As personal data breaches become increasingly common, consumer concerns about digital privacy are becoming more pronounced. Major tech companies have faced intense scrutiny over their data handling and storing practices, with data privacy watchdogs worldwide imposing increasingly hefty penalties.
However, one sector that has managed to maintain a relatively secure profile in terms of data privacy is cryptocurrency. Cryptocurrencies enhance security and transparency based on blockchain technology which has a decentralised structure and strong encryption. They are commonly used in online casinos with no sign-up needed to ensure users are safe without having to undergo the typical know-your-customer (KYC) checks required by fiat currency-accepting online casinos.
In contrast, social media giants like Meta Platforms – the parent company of Facebook and Instagram – have faced several regulatory challenges. Recently, Meta was fined almost $15.7 million by South Korea’s Personal Information Protection Commission (PIPC) for unlawfully collecting and sharing data from its Facebook users.
The Investigation
The PIPC’s investigation into Meta’s data practices was extensive, finding that Meta had amassed sensitive information from just less than a million South Korean Facebook users without acquiring explicit consent.
This information contained highly personal details, like users’ political views, sexual orientation, and religious beliefs. These data categories are protected under South Korean law.
The investigation found that Meta used sophisticated algorithms to analyse user behavior on Facebook, including the pages liked and advertisements clicked on. Based on these interactions, Meta grouped users into what could be considered sensitive themes, like LGBTQ+ issues, transgender topics, and North Korean defectors.
Meta then granted around 4,000 advertisers access to this data, which was used to tailor advertising efforts to specific audiences. This practice violates South Korea’s privacy laws, which forbid the collection, processing, or sharing of personal data without clear user consent.
According to Lee Eun Jung, director at the PIPC, Meta’s data policy was vague and did not clearly disclose these practices to users, preventing users from making informed decisions about their personal data. Lee stated, “While Meta collected this sensitive information and used it for individualised services, they made only vague mentions of this use on their data policy and did not obtain specific consent.”
The PIPC also criticised Meta for failing to secure its user data. As part of the investigation, it was revealed that Meta had not implemented security measures, leaving inactive user pages vulnerable to hacks. This failure resulted in at least 10 instances where hackers forged identities using inactive South Korean Facebook accounts and initiated password resets on behalf of other users, resulting in unauthorised data access.

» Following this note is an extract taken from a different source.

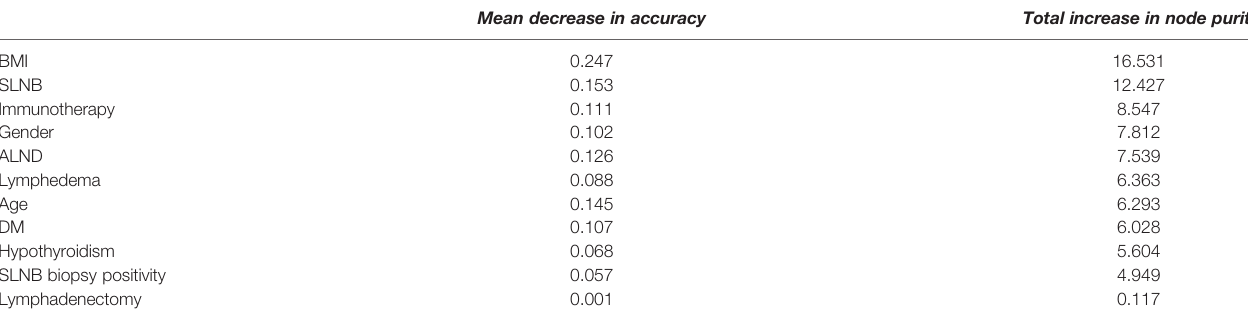
TABLE 4 | Variable importance in patients with trunk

Following the investigation, the PIPC imposed a $15.67 million fine and ordered Meta to establish more transparent data consent processes and improve security measures.

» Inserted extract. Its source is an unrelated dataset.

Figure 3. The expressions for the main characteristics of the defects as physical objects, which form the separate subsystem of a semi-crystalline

Meta Hit With Fines In The Past
Meta’s most recent fine imposed by South Korea is not an isolated case. South Korean authorities have imposed several fines on Meta in the past few years as part of a movement to hold tech giants accountable.
In 2022, the PIPC fined Google and Meta a combined $72 million (100 billion won) for tracking users’ online behavior without consent. According to the PIPC, both companies failed to communicate their data collection practices, using users’ browsing data from external websites for targeted advertising.
The PIPC has mandated that both companies adopt clear consent practices so users have control over their personal information.
In 2020, Meta was fined 6.7 billion won ($4.8 million) by South Korean regulators for sharing data with third-party partners without consent.
Meta has faced similar challenges at a global scale. Earlier in 2024, European regulators issued a $102 million fine after an investigation uncovered that Meta had left user passwords exposed in an unencrypted format because of a security lapse.
These incidents highlight ongoing issues with Meta’s data management practices, which clash with local and international privacy laws.
Implications of South Korea’s Decision
There is optimism among international regulators that South Korea’s decision to yet again impose a fine on Meta will result in stricter data privacy compliance. It is a shift that will ensure tech giants align with local laws related to data protection and user privacy. Countries across Europe and Asia, and the United States, are adopting frameworks aimed at holding companies accountable for improper data handling.
South Korea’s $15.7 million fine against Meta shows a mounting intolerance for companies that have no regard for user privacy. For Meta, this is just the latest incident in a growing list of penalties that show complete disregard for their users.
These fines also serve as a reminder of risks related to centralised data systems managed by large companies. Although blockchain technology offers decentralised, privacy-focused options, companies like Meta remain dependent on data-driven models with massive amounts of potentially sensitive information.